Edited by the people who were forerunners in creating the field, together with contributions from 34 leading international experts, this handbook provides the definitive reference on Blind Source Separation, giving a broad and comprehensive description of all the core principles and methods, numerical algorithms and major applications in the fields of telecommunications, biomedical engineering and audio, acoustic and speech processing. Going beyond a machine learning perspective, the book reflects recent results in signal processing and numerical analysis, and includes topics such as optimization criteria, mathematical tools, the design of numerical algorithms, convolutive mixtures, and time frequency approaches. This Handbook is an ideal reference for university researchers, R&D engineers and graduates wishing to learn the core principles, methods, algorithms, and applications of Blind Source Separation.
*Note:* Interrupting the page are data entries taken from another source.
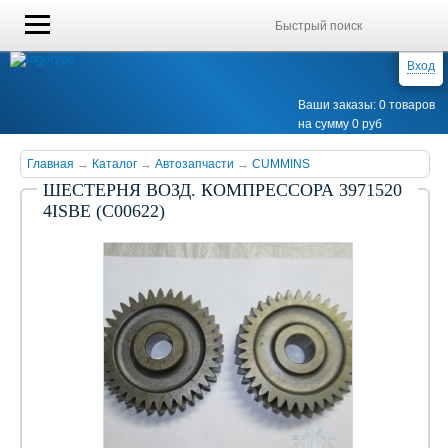
Вход
Ваши заказы: 0 товаров
на сумму 0 руб
Главная
→
Каталог
→
Автозапчасти
→
CUMMINS
ШЕСТЕРНЯ ВОЗД. КОМПРЕССОРА 3971520
4ISBE (С00622)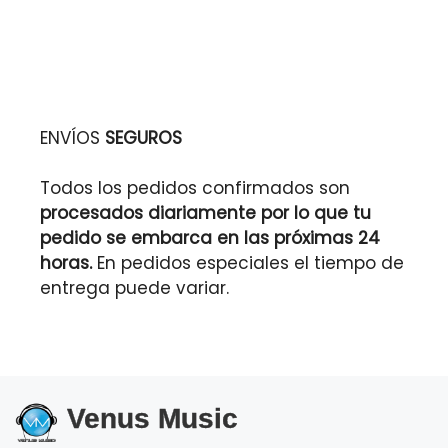
ENVÍOS
SEGUROS
Todos los pedidos confirmados son
procesados diariamente por lo que tu
pedido se embarca en las próximas 24
horas.
En pedidos especiales el tiempo de
entrega puede variar.
Venus Music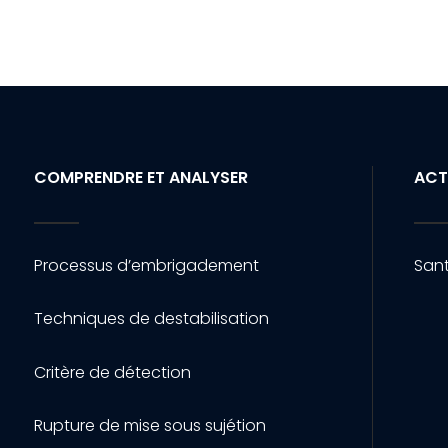
COMPRENDRE ET ANALYSER
ACT
Processus d’embrigadement
Sant
Techniques de destabilisation
Critère de détection
Rupture de mise sous sujétion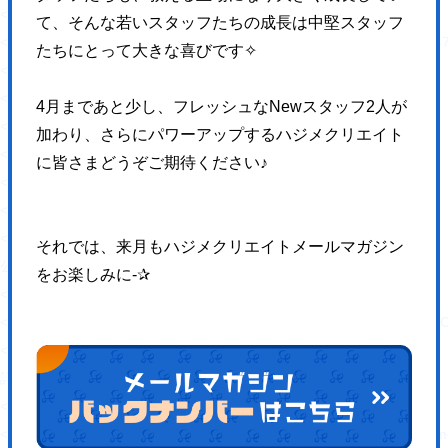
<figure>
て、
そんな若いスタッフたちの成長は中堅スタッフ
<img src="https://hajimecreate.com/wp-content/uploads/2021/0
たちにとって大きな喜びです✧
</figure>
</div>
4月まであと少し、フレッシュなNewスタッフ2人が
<div class="topWorks-content">
加わり、さらにパワーアップするハジメクリエイト
<div class="topWorks-content__box">
に皆さまどうぞご期待ください♪
<p class="fz24 sfz20">2021/08/27 (金)</p>
<p class="fz20 fw6 lh15 mt16">有限会社グリーンサービス岡崎</p>
<p class="fz16 lh20 mt24">
それでは、来月もハジメクリエイトメールマガジン
公開年月：2021年8月 </p>
をお楽しみに-✰
<div class="topWorks-content__cate">
<p class="Cate Cate--blue1">コーポレートサイト</p><p class="Ca
<a href="" class="Btn1 mt48">
詳しくはこちら
<svg>
<use xlink:href="https://hajimecreate.com/wp-content/themes/wp-haj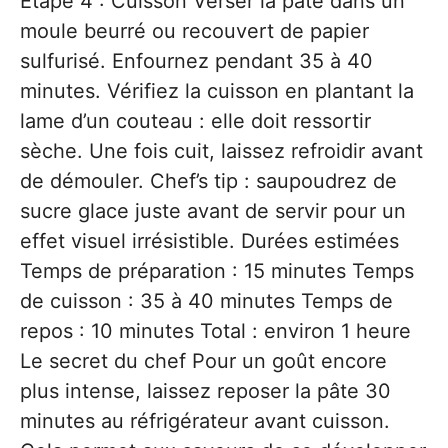
Étape 4 : Cuisson Verser la pâte dans un
moule beurré ou recouvert de papier
sulfurisé. Enfournez pendant 35 à 40
minutes. Vérifiez la cuisson en plantant la
lame d’un couteau : elle doit ressortir
sèche. Une fois cuit, laissez refroidir avant
de démouler. Chef’s tip : saupoudrez de
sucre glace juste avant de servir pour un
effet visuel irrésistible. Durées estimées
Temps de préparation : 15 minutes Temps
de cuisson : 35 à 40 minutes Temps de
repos : 10 minutes Total : environ 1 heure
Le secret du chef Pour un goût encore
plus intense, laissez reposer la pâte 30
minutes au réfrigérateur avant cuisson.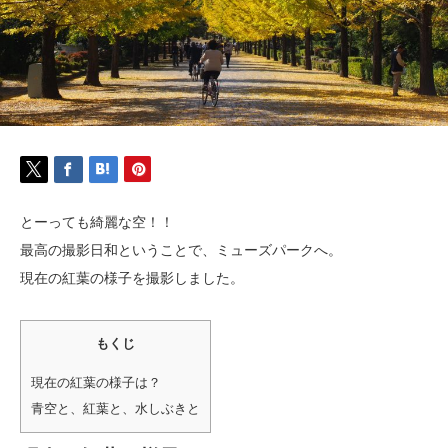
とーっても綺麗な空！！
最高の撮影日和ということで、ミューズパークへ。
現在の紅葉の様子を撮影しました。
もくじ
現在の紅葉の様子は？
青空と、紅葉と、水しぶきと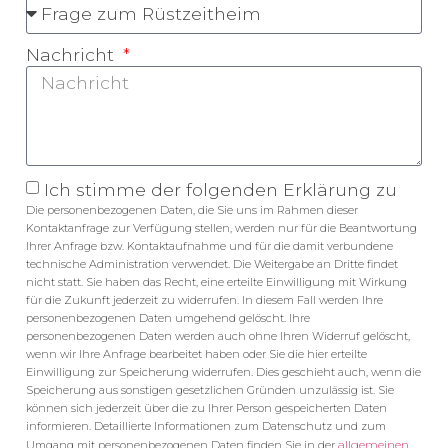
Nachricht
Ich stimme der folgenden Erklärung zu
Die personenbezogenen Daten, die Sie uns im Rahmen dieser
Kontaktanfrage zur Verfügung stellen, werden nur für die Beantwortung
Ihrer Anfrage bzw. Kontaktaufnahme und für die damit verbundene
technische Administration verwendet. Die Weitergabe an Dritte findet
nicht statt. Sie haben das Recht, eine erteilte Einwilligung mit Wirkung
für die Zukunft jederzeit zu widerrufen. In diesem Fall werden Ihre
personenbezogenen Daten umgehend gelöscht. Ihre
personenbezogenen Daten werden auch ohne Ihren Widerruf gelöscht,
wenn wir Ihre Anfrage bearbeitet haben oder Sie die hier erteilte
Einwilligung zur Speicherung widerrufen. Dies geschieht auch, wenn die
Speicherung aus sonstigen gesetzlichen Gründen unzulässig ist. Sie
können sich jederzeit über die zu Ihrer Person gespeicherten Daten
informieren. Detaillierte Informationen zum Datenschutz und zum
allgemeinen
Umgang mit personenbezogenen Daten finden Sie in der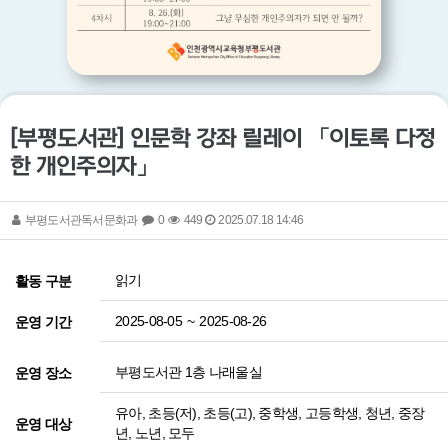
[부평도서관] 인문학 강좌 릴레이 「이토록 다정
한 개인주의자」
부평도서관독서문화과
0
449
2025.07.18 14:46
읽기
활동 구분
2025-08-05
~
2025-08-26
운영 기간
부평도서관 1층 나래울실
운영 장소
유아, 초등(저), 초등(고), 중학생, 고등학생, 청년, 중장
운영 대상
년, 노년, 모두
Covers the principles and major techniques and methods in one book Edited by the pioneers in the field with contributions from 34 of the world’s experts Describes the main existing numerical algorithms and gives practical advice on their design Covers the latest cutting edge topics: second order methods; algebraic identification of under-determined mixtures, time-frequency methods, Bayesian approaches, blind identification under non negativity approaches, semi-blind methods for communications Shows the applications of the methods to key application areas such as telecommunications, biomedical engineering, speech, acoustic, audio and music processing, while also giving a general method for developing applications


Distributed Network Structure Estimation Using Consensus Methods

Distributed Network Structure Estimation Using Consensus Methods
Author: Sai Zhang
Publisher: Springer Nature
Total Pages: 76
Release: 2022-05-31
Genre: Technology & Engineering
ISBN: 303101684X

Download Distributed Network Structure Estimation Using Consensus Methods Book in PDF, ePub and Kindle

The area of detection and estimation in a distributed wireless sensor network (WSN) has several applications, including military surveillance, sustainability, health monitoring, and Internet of Things (IoT). Compared with a wired centralized sensor network, a distributed WSN has many advantages including scalability and robustness to sensor node failures. In this book, we address the problem of estimating the structure of distributed WSNs. First, we provide a literature review in: (a) graph theory; (b) network area estimation; and (c) existing consensus algorithms, including average consensus and max consensus. Second, a distributed algorithm for counting the total number of nodes in a wireless sensor network with noisy communication channels is introduced. Then, a distributed network degree distribution estimation (DNDD) algorithm is described. The DNDD algorithm is based on average consensus and in-network empirical mass function estimation. Finally, a fully distributed algorithm for estimating the center and the coverage region of a wireless sensor network is described. The algorithms introduced are appropriate for most connected distributed networks. The performance of the algorithms is analyzed theoretically, and simulations are performed and presented to validate the theoretical results. In this book, we also describe how the introduced algorithms can be used to learn global data information and the global data region.